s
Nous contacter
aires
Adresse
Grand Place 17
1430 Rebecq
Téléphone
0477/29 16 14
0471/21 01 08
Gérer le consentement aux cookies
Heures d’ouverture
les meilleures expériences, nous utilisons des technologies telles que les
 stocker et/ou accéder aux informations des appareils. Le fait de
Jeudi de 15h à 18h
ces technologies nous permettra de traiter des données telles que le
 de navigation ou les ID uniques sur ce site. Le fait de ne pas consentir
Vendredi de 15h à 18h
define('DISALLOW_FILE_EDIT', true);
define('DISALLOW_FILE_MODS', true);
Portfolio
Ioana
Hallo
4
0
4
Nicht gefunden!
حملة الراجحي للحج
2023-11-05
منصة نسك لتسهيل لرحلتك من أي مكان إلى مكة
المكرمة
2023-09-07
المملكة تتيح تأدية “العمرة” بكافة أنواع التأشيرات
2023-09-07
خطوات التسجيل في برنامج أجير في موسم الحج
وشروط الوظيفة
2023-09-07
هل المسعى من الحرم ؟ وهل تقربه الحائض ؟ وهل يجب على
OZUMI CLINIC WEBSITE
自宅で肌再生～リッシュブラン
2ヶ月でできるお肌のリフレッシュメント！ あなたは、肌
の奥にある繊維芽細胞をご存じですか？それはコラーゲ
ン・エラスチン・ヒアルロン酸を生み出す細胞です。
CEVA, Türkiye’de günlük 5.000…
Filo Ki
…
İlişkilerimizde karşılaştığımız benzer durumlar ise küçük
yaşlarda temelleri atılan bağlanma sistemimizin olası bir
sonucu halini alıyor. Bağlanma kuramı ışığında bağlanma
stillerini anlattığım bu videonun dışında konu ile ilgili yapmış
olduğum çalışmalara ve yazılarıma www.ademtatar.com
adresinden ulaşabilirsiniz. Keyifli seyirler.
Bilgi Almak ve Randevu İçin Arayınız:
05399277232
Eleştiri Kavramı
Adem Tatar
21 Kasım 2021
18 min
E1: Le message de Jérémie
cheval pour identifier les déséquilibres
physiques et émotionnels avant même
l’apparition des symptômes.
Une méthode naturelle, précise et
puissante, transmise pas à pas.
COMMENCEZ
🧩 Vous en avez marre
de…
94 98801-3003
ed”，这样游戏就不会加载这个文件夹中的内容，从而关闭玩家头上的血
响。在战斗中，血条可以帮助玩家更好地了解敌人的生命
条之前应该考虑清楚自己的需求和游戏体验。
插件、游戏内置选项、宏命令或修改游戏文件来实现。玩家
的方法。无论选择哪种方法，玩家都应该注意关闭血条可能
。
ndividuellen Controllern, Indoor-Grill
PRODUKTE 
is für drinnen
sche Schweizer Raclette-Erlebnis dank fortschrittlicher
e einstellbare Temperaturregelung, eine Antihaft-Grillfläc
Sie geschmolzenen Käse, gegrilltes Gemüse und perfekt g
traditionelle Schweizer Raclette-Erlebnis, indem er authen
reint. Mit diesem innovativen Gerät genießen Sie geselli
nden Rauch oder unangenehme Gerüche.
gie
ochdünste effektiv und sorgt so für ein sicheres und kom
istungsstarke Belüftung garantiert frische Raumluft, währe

-=-=-=-=-

Task goal
Please repeat each line from the one with "yaşlarda temelleri atılan" through the last line of the data above, and add nothing.

Task solution
yaşlarda temelleri atılan bağlanma sistemimizin olası bir
sonucu halini alıyor. Bağlanma kuramı ışığında bağlanma
stillerini anlattığım bu videonun dışında konu ile ilgili yapmış
olduğum çalışmalara ve yazılarıma www.ademtatar.com
adresinden ulaşabilirsiniz. Keyifli seyirler.
Bilgi Almak ve Randevu İçin Arayınız:
05399277232
Eleştiri Kavramı
Adem Tatar
21 Kasım 2021
18 min
E1: Le message de Jérémie
cheval pour identifier les déséquilibres
physiques et émotionnels avant même
l’apparition des symptômes.
Une méthode naturelle, précise et
puissante, transmise pas à pas.
COMMENCEZ
🧩 Vous en avez marre
de…
94 98801-3003
ed”，这样游戏就不会加载这个文件夹中的内容，从而关闭玩家头上的血
响。在战斗中，血条可以帮助玩家更好地了解敌人的生命
条之前应该考虑清楚自己的需求和游戏体验。
插件、游戏内置选项、宏命令或修改游戏文件来实现。玩家
的方法。无论选择哪种方法，玩家都应该注意关闭血条可能
。
ndividuellen Controllern, Indoor-Grill
PRODUKTE 
is für drinnen
sche Schweizer Raclette-Erlebnis dank fortschrittlicher
e einstellbare Temperaturregelung, eine Antihaft-Grillfläc
Sie geschmolzenen Käse, gegrilltes Gemüse und perfekt g
traditionelle Schweizer Raclette-Erlebnis, indem er authen
reint. Mit diesem innovativen Gerät genießen Sie geselli
nden Rauch oder unangenehme Gerüche.
gie
ochdünste effektiv und sorgt so für ein sicheres und kom
istungsstarke Belüftung garantiert frische Raumluft, währe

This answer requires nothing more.